Using oxygen balance is possible to show that A. indica cells have to reduce their OUR below 0.100 kg O2/(kg dry cells.day) when they reach a biomass concentration of 0.7 and 5.7 g DW/L in shake flasks plugged with aluminum and cotton respectively. These results suggests that the cell culture consuming an high quantity of oxygen (A. indica) could no adapt to oxygen limiting condition with foil aluminum, and the products of fermentation under anaerobic conditions such as lactic acid and ethanol, could be a cause of a reduction in pH. On the other hand, U. tomentosa cells have to reduce their OUR below 0.026 kg O2/(kg dry cells.day) when they reache a biomass concentration of 2.7 and 22.1 g DW/L in shake flasks plugged with aluminum and cotton respectively

With the purpose of studying the changes of pH and viability during the subcultures of A. indica, cells of this specie were grown in shake flasks plugged with aluminum foil and cotton. Cell viability and pH were evaluated during 6 continuous subcultures. Results obtained with shake flasks plugged with aluminum foil showed that pH decreased from 5.1 to values below 4.0, while in flasks with cotton, pH was above 5.0. Cell viability decreased from 78 % to 16 % in flasks with aluminum, while the cultures in flasks plugged with cotton had viability above 70 %. Cell suspension cultures with pH below 4.0 stopped their cell growth. A. indica cultures obtained under these conditions presented evident differences in their morphology. Cells cultured in flasks with aluminum foil are composed by aggregates with a diameter lower than 1 mm, while the agglomerates growing in flasks plugged with cotton had a diameter between 3 and 10 mm. Possibly a smaller size of agglomerates facilitates a better oxygen transfer under conditions with too little oxygen.
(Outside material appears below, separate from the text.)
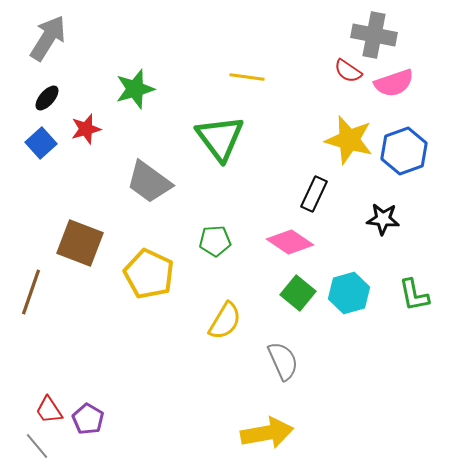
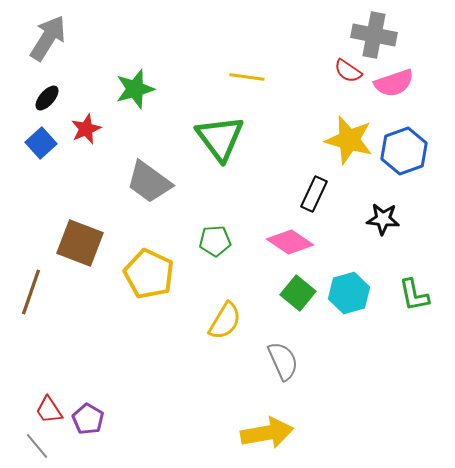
red star: rotated 8 degrees counterclockwise
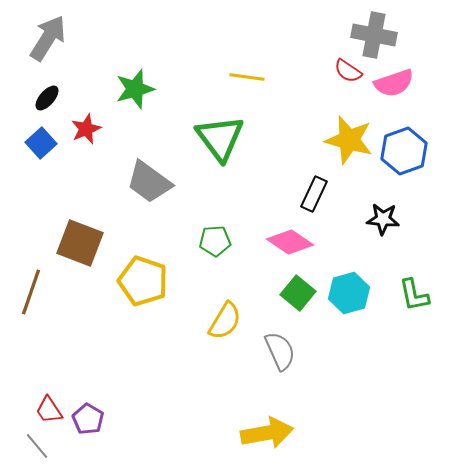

The results obtained in this work are in agree with those reported by Geigenberger (2003), who showed that plant tissues can reduce the oxygen consume when external concentration oxygen falls o when internal oxygen concentration falls into the tissue even in well oxygenated atmospheres. The plants can reduce the respiration, biosynthetic process, protein degradation or modify their morphology to avoid internal anoxia, and only with oxygen concentration is near to zero, they activate the lactate dehydrogenase and alcohol dehydrogenase for production of anaerobic ATP.
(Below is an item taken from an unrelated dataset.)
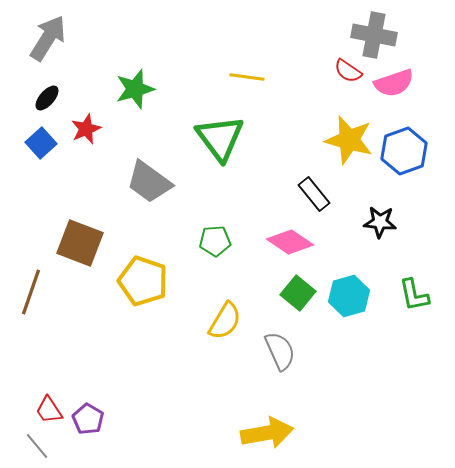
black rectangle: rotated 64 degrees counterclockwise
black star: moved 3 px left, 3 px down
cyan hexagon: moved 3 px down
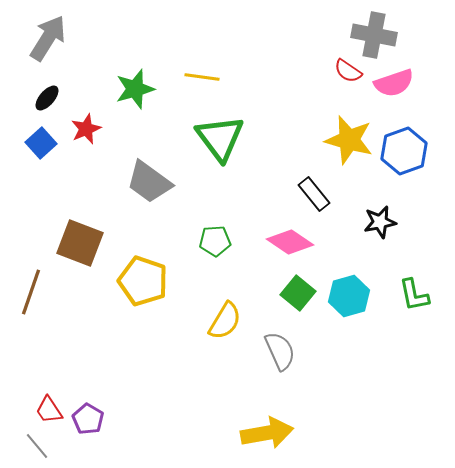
yellow line: moved 45 px left
black star: rotated 16 degrees counterclockwise
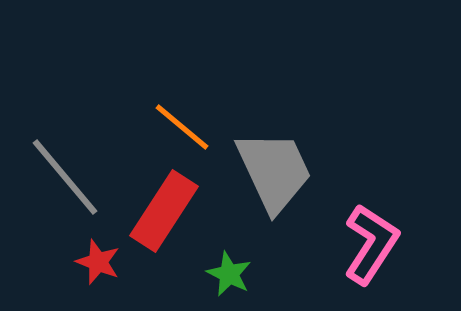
In conclusion, plant cells cultured in shake flask can have an oxygen limitation, so in flasks closured with aluminum foil, as well flasks closured with cotton. If the OTR offered by the flask is too low, the cells can reduce its viability, especially if the plant specie has a higher oxygen uptake rate, as was the case of A. indica. It is necessary to analyze the oxygen consumption of the different plant species in particular way. So, if the plant cell culture has a high oxygen consumption should be studied the effect of one low OTR in primary and secondary metabolism and its morphology. For increasing the OTR in shake flasks could be necessary modify the closure or others variables affecting the OTR (e.g. volume of culture medium in the flask or agitation speed).

Acknowledgements

F. Orozco – Sánchez thanks to Secretaría de Relaciones Exteriores of México for the doctoral fellowship awarded.

References

Geigenberger, P. Response of plant metabolism to too little oxygen. Curr. Opin. Plant Biol. 6: 247–256

Doran, P. 1999. Design of mixing systems for plant cell suspensions in stirred reactors. Biotechnol. Prog. 15: 319-335.
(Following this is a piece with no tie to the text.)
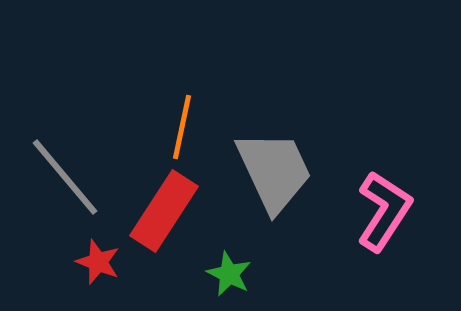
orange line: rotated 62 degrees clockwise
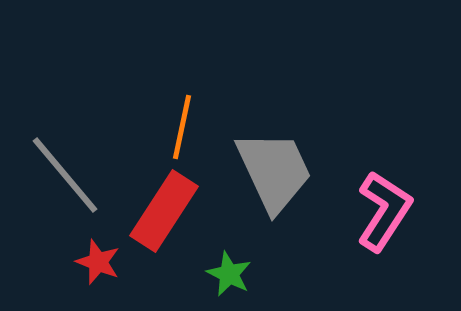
gray line: moved 2 px up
Doran, P. 1995. Bioprocess Engineering Principles. Academic Press. London. U.K.

Rodríguez-Monroy, M. and E. Galindo. 1999. Broth rheology, growth and metabolite production of Beta vulgaris suspension culture: a comparative study between cultures grown in shake flasks and in a stirred tank. Enzyme Microb. Technol. 24 (10): 687-693.

Trejo-Tapia, G, Sepúlveda-Jiménez, G., Trejo-Espino, JL., García-Rojas, C. de la Torre-Martínez, M., Rodríguez-Monroy, M. and Ramos-Valdivia, A. 2007. Hydrodynamic stress induces monoterpenoid oxindole alkaloid accumulation by Uncaria tomentosa (Willd) D. C. cell suspension cultures via oxidative burst. Biotechnol. Bioeng. 98 (1): 230-238.